[The input Boundary: Start]

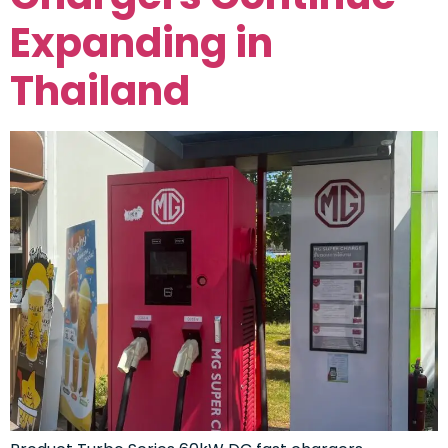
Expanding in
Thailand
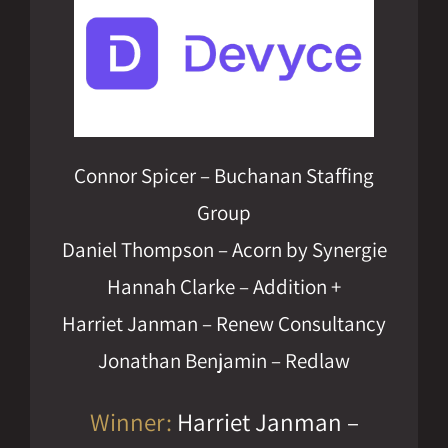
Connor Spicer – Buchanan Staffing
Group
Daniel Thompson – Acorn by Synergie
Hannah Clarke – Addition +
Harriet Janman – Renew Consultancy
Jonathan Benjamin – Redlaw
Winner:
Harriet Janman –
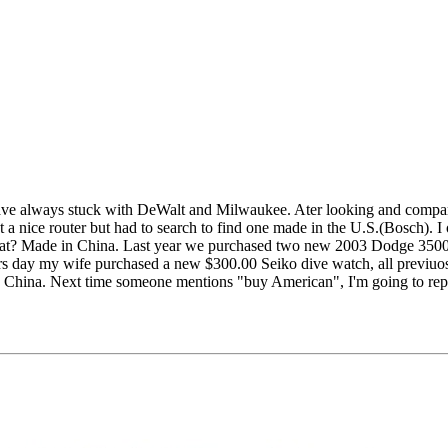
I have always stuck with DeWalt and Milwaukee. Ater looking and compa
t a nice router but had to search to find one made in the U.S.(Bosch). I
s what? Made in China. Last year we purchased two new 2003 Dodge 3500
ers day my wife purchased a new $300.00 Seiko dive watch, all previuo
 China. Next time someone mentions "buy American", I'm going to repl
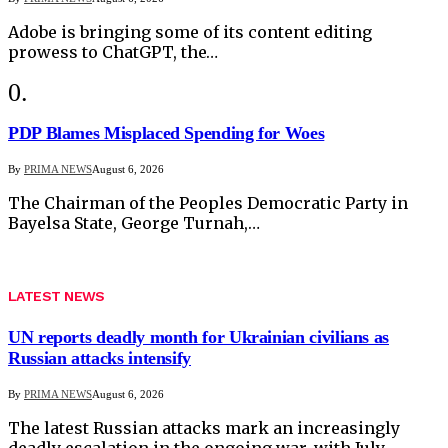
Adobe is bringing some of its content editing
prowess to ChatGPT, the…
PDP Blames Misplaced Spending for Woes
By
PRIMA NEWS
August 6, 2026
The Chairman of the Peoples Democratic Party in
Bayelsa State, George Turnah,…
LATEST NEWS
UN reports deadly month for Ukrainian civilians as
Russian attacks intensify
By
PRIMA NEWS
August 6, 2026
The latest Russian attacks mark an increasingly
deadly escalation in the ongoing war, with July…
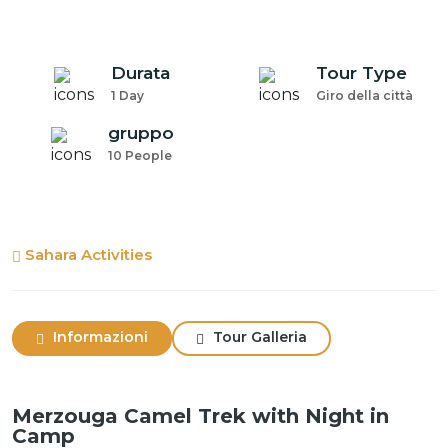
Durata
Tour Type
1 Day
Giro della città
gruppo
10 People
Sahara Activities
Informazioni
Tour Galleria
Merzouga Camel Trek with Night in
Camp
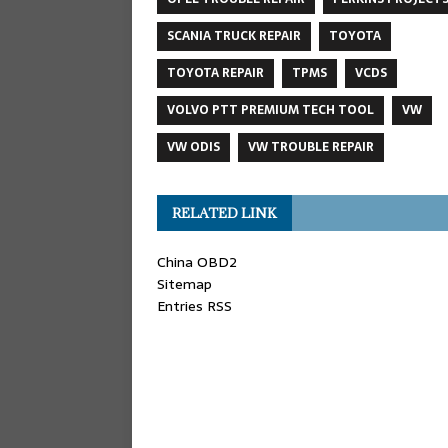
SCANIA TRUCK REPAIR
TOYOTA
TOYOTA REPAIR
TPMS
VCDS
VOLVO PTT PREMIUM TECH TOOL
VW
VW ODIS
VW TROUBLE REPAIR
RELATED LINK
China OBD2
Sitemap
Entries RSS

[The input Boundary: End]

Please quote every line of text in the data above word for word, leaving the pictures out.

[Finished task]
Expanding in
Thailand
Connor Spicer – Buchanan Staffing
Group
Daniel Thompson – Acorn by Synergie
Hannah Clarke – Addition +
Harriet Janman – Renew Consultancy
Jonathan Benjamin – Redlaw
Winner:
Harriet Janman –
I have always stuck with DeWalt and Milwaukee. Ater looking and compa
t a nice router but had to search to find one made in the U.S.(Bosch). I
s what? Made in China. Last year we purchased two new 2003 Dodge 3500
ers day my wife purchased a new $300.00 Seiko dive watch, all previuo
 China. Next time someone mentions "buy American", I'm going to repl
Adobe is bringing some of its content editing
prowess to ChatGPT, the…
PDP Blames Misplaced Spending for Woes
By
PRIMA NEWS
August 6, 2026
The Chairman of the Peoples Democratic Party in
Bayelsa State, George Turnah,…
LATEST NEWS
UN reports deadly month for Ukrainian civilians as
Russian attacks intensify
By
PRIMA NEWS
August 6, 2026
The latest Russian attacks mark an increasingly
deadly escalation in the ongoing war, with July…
Durata
Tour Type
1 Day
Giro della città
gruppo
10 People
Sahara Activities
Informazioni
Tour Galleria
Merzouga Camel Trek with Night in
Camp
SCANIA TRUCK REPAIR
TOYOTA
TOYOTA REPAIR
TPMS
VCDS
VOLVO PTT PREMIUM TECH TOOL
VW
VW ODIS
VW TROUBLE REPAIR
RELATED LINK
China OBD2
Sitemap
Entries RSS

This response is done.